Gemäss Tran-Brändli verfolgen viele Investoren einen kurzfristigen Zeithorizont, während der Einfluss der alternden Bevölkerung auf die Wirtschaft ein langfristiges, strukturelles Thema ist. Die meisten Investoren liessen sich eher von taktischen makroökonomischen Überlegungen wie Zinssätzen und unternehmensspezifischen Fundamentaldaten leiten.
«Demografische Risiken werden systematisch unterschätzt», sagt Buchmann. Demografische Prognosen seien zwar mit Unsicherheiten behaftet, über einen langen Horizont hinweg aber deutlich sicherer als ökonomische Prognosen. Der Demografik-Vertreter arbeitet daran, demografische Risiken messbar zu machen und mittels eines Indikators in Anlageentscheide einzubringen.
3. Chancen im Gesundheitssektor und für Dividendentitel
Die demografische Entwicklung könnte Auswirkungen auf die Aktienmärkte sowie verschiedene Branchen und Regionen haben – auch wenn sie natürlich nur eine Komponente unter vielen ist. Die Nachfrage in Sektoren wie Spielzeug, Fahrräder, Lebensversicherungen oder Pflegeheime sei indessen beispielsweise stark mit der demografischen Entwicklung verbunden, heisst es in einem Papier von Financial Demography, einer Arbeitsgruppe unter der Leitung von Manuel Buchmann. Es folgen einige Annahmen von Demografie-Experten zu diesem Thema.
Gesundheitssektor gilt als attraktiv: Aus Sicht von Tran-Brändli könnte der Gesundheitssektor am meisten vom demografischen Wandel profitieren – dank Unternehmen, die Medikamente und Medizintechnik zur Förderung einer gesunden Langlebigkeit herstellen. Als attraktiv gelten auch Unternehmen, die Lösungen zur Senkung der Gesundheitskosten bereitstellen, wie etwa Hersteller von Diagnostika und Generika. Auch Buchmann sieht Pharma- und Medtech-Unternehmen als Gewinner der demografischen Entwicklung.

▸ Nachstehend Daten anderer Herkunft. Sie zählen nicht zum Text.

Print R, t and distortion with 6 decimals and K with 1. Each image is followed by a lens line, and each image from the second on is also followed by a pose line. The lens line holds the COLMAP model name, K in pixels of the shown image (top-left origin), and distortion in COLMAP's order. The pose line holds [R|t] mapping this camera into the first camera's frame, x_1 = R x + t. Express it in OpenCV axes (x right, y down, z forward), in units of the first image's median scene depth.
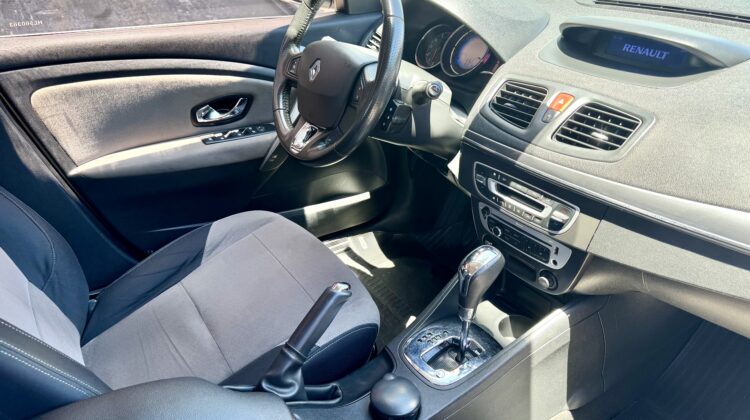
lens RADIAL K [[481.8, 0, 375.0], [0, 481.8, 210.0], [0, 0, 1]] dist [0.056796, -0.063922]
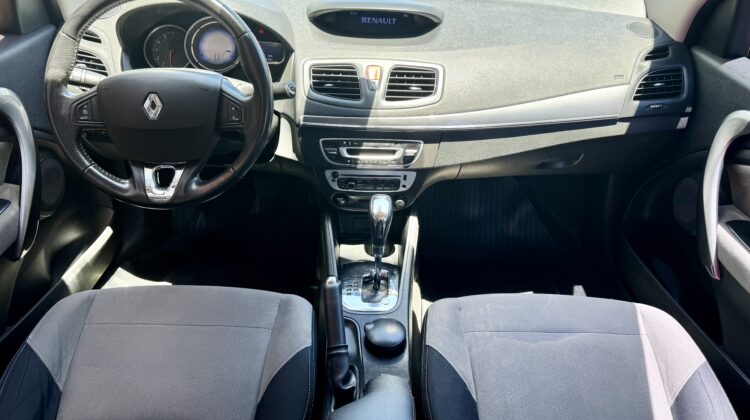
lens RADIAL K [[481.8, 0, 375.0], [0, 481.8, 210.0], [0, 0, 1]] dist [0.056796, -0.063922]
pose [[0.614157, -0.449132, 0.648916, -0.613935], [0.388415, 0.887802, 0.246861, -0.207718], [-0.686983, 0.100437, 0.719699, 0.090621]]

Chancen in der «silver economy»: «Potenzial bieten könnten auch Sektoren mit Unternehmen, welche die Bedürfnisse und Konsumgewohnheiten älterer Menschen bedienen», sagt die ZKB-Fondsmanagerin. In dieser sogenannten «silver economy», deren Name auf das silberne Haar vieler Seniorinnen und Senioren anspielt, agierten etwa Anbieter von Kreuzfahrten und Wellness, Hotels und Restaurants.

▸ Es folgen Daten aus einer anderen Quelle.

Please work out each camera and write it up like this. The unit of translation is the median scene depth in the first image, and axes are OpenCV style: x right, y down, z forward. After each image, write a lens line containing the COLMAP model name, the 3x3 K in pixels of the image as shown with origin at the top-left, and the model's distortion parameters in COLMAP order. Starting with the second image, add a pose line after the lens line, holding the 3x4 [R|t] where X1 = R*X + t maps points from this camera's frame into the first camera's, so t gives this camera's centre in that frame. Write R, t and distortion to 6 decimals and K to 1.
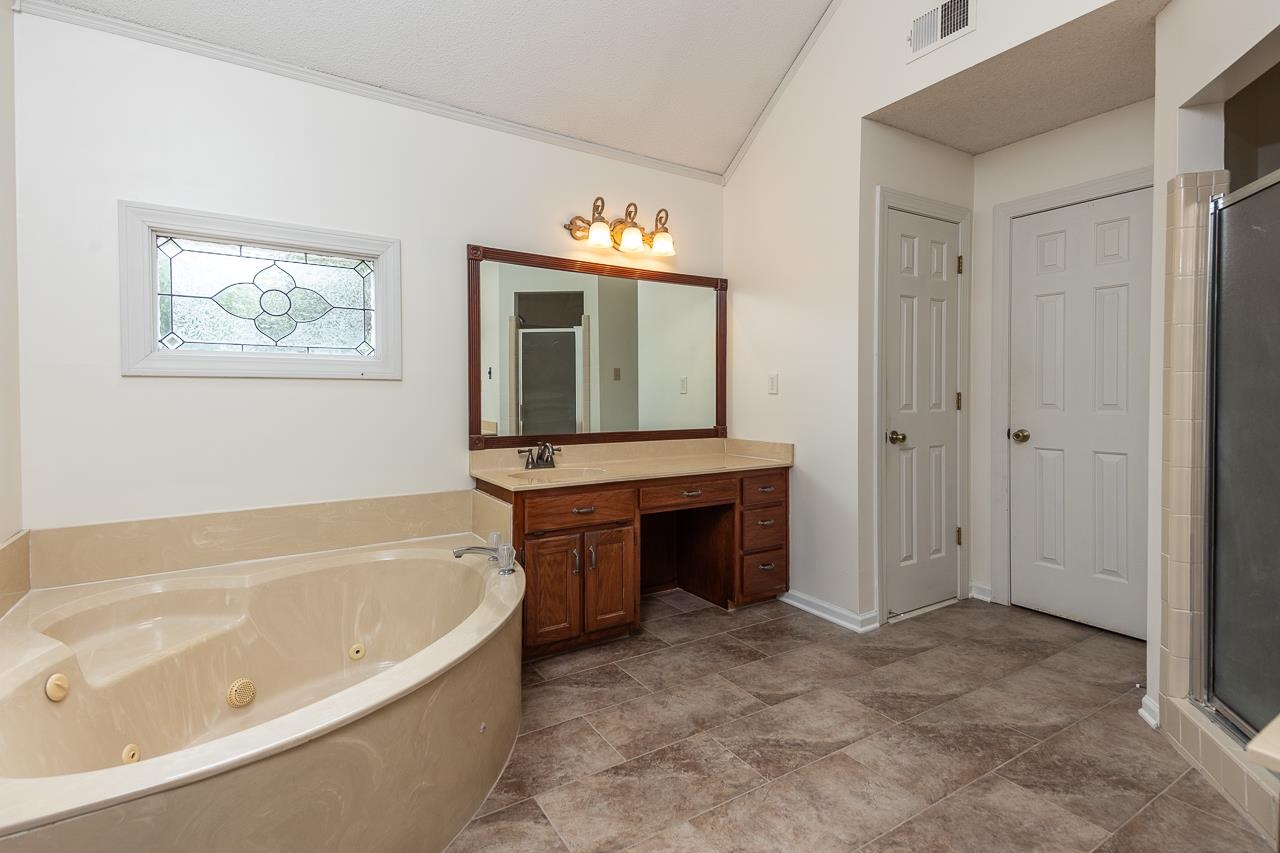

Des Weiteren zählt Tran-Brändli hierzu Hersteller medizinischer Geräte, Versicherungen und Dienstleister in der Finanzplanung. Auch Anbieter in den Bereichen Seniorenresidenzen gehörten dazu. Zudem böten sich Chancen für Anbieter von Technologien, die den Herausforderungen einer sinkenden Erwerbsbevölkerung begegneten und die Pflege älterer Menschen effizienter gestalteten.
Dividendenzahlungen im Fokus: Das Financial-Demography- Papier beruft sich zudem auf wissenschaftliche Arbeiten, gemäss denen Aktien mit hohen Dividenden für Anleger mit zunehmendem Alter attraktiver werden. Kurzfristige Finanzströme würden für sie gegenüber langfristigem Wachstum an Bedeutung gewinnen. Ältere Investoren fänden regelmässige Einkommen aus Dividenden besonders ansprechend, um ihren Konsum zu finanzieren und um Vermögensabbau zu verhindern.
Junge afrikanische Länder als Anlage-Alternative? Zu den jungen Volkswirtschaften weltweit zählen einige Länder in Subsahara-Afrika. «Anlagen in diesen Ländern haben sich aber bisher oftmals nicht ausgezahlt», sagt Buchmann. Dies hänge unter anderem mit mangelnder politischer Stabilität und Rechtssicherheit sowie zu schwachen Institutionen zusammen. Solche Mängel könne die positive demografische Entwicklung nicht wettmachen. «Das Potenzial in diesen Ländern ist aber riesig», sagt Buchmann. Als Beispiel nennt er Kenya.
Aufstrebendes Indien: Vor dem Hintergrund der demografischen Entwicklung gilt auch Indien als interessantes Land für Investitionen. Tran-Brändli nennt in diesem Zusammenhang die aufstrebende Wirtschaft, die von der jungen Bevölkerungsstruktur und der wachsenden Mittelschicht angetrieben werde. «Die Bewertung indischer Unternehmen spiegelt diesen demografischen Aufschlag jedoch bereits kurzfristig stark wider», sagt sie. Dennoch könnte Indien wahrscheinlich langfristig ein wichtiger Markt bleiben.